La nouvelle répartition des aides maintient dans le système agricole des exploitations non rentables et nuit à l'ajustement structurel. L'aide aux petites exploitations sera sans doute aussi accentuée par la convergence interne [celle-ci doit transférer des subventions pour que chaque exploitation agricole se rapproche le plus possible de la moyenne nationale des subventions à l'hectare NDLR]. Certains de ces objectifs relèveraient davantage de l'aide sociale que de la politique agricole.

Cette PAC remodelée, avec la suppression des quotas laitiers et sucriers, met-elle en danger les marchés agricoles européens par une dérégulation?

Au contraire, la suppression des quotas laitiers et des quotas sucriers permettra la transformation de ces secteurs et favorisera les exploitations viables et la filière agro-alimentaire. En France, celle-ci est d'ailleurs dynamique, compétitive et performante. L'action publique pourrait avantageusement éviter de créer des distorsions pour ses approvisionnements.

Justement, cette nouvelle formule va-t-elle rendre l'agriculture de l'UE plus compétitive au niveau mondial?

En dehors de la suppression des quotas, il n'y a pas de mesures particulières qui aillent dans le sens d'une plus grande compétitivité. Les restitutions aux exportations, qui auraient pu être supprimées car non utilisées récemment, sont maintenues dans l'éventualité d'une situation des marchés future, qui nécessiterait leur utilisation.

Finalement, êtes-vous favorable à plus de soutien de l'UE pour son agriculture, ou justement en faveur d'un désengagement? 
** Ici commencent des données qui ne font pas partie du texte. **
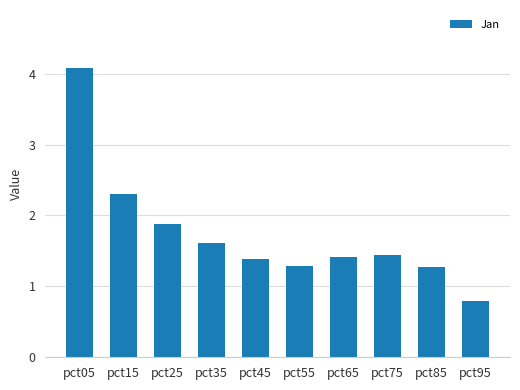

What is the minimum value shown in the chart?

0.8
La question devrait plutôt être : "quel est le meilleur usage des fonds publics?" Est-ce investir dans l'avenir, par le soutien de la R&D et de l'innovation à l'appui d'une production de qualité et d'une filière agroalimentaire performante? Est-ce aussi mettre en place des mesures de transition pour permettre la sortie du secteur des exploitants économiquement non viables et ainsi offrir l'opportunité de s'agrandir aux exploitations qui en ont le potentiel?

Le soutien doit cibler les objectifs identifiés dans la politique agricole, sur la base d'une évaluation. Le soutien, tel qu'il est déboursé actuellement, maintient en activité des exploitations non viables tout en bénéficiant aussi à des exploitations qui sont performantes et n'en ont guère besoin. Par exemple la nouvelle PAC prévoit la dégressivité des paiements qui dépassent 150.000 euros, une fois déduites les charges salariales. C'est sans doute un pas positif, mais cela pose néanmoins la question de ces paiements. La question du revenu agricole a souvent guidé le législateur, or il y a un manque cruel de données et d'information à ce sujet.

A l'heure actuelle, la R&D et l'innovation sont gérées par les États membres au niveau national, une coordination européenne aurait sans doute impact important. Notamment sur l'adoption des méthodes, de processus novateurs et sur la transmission des savoirs.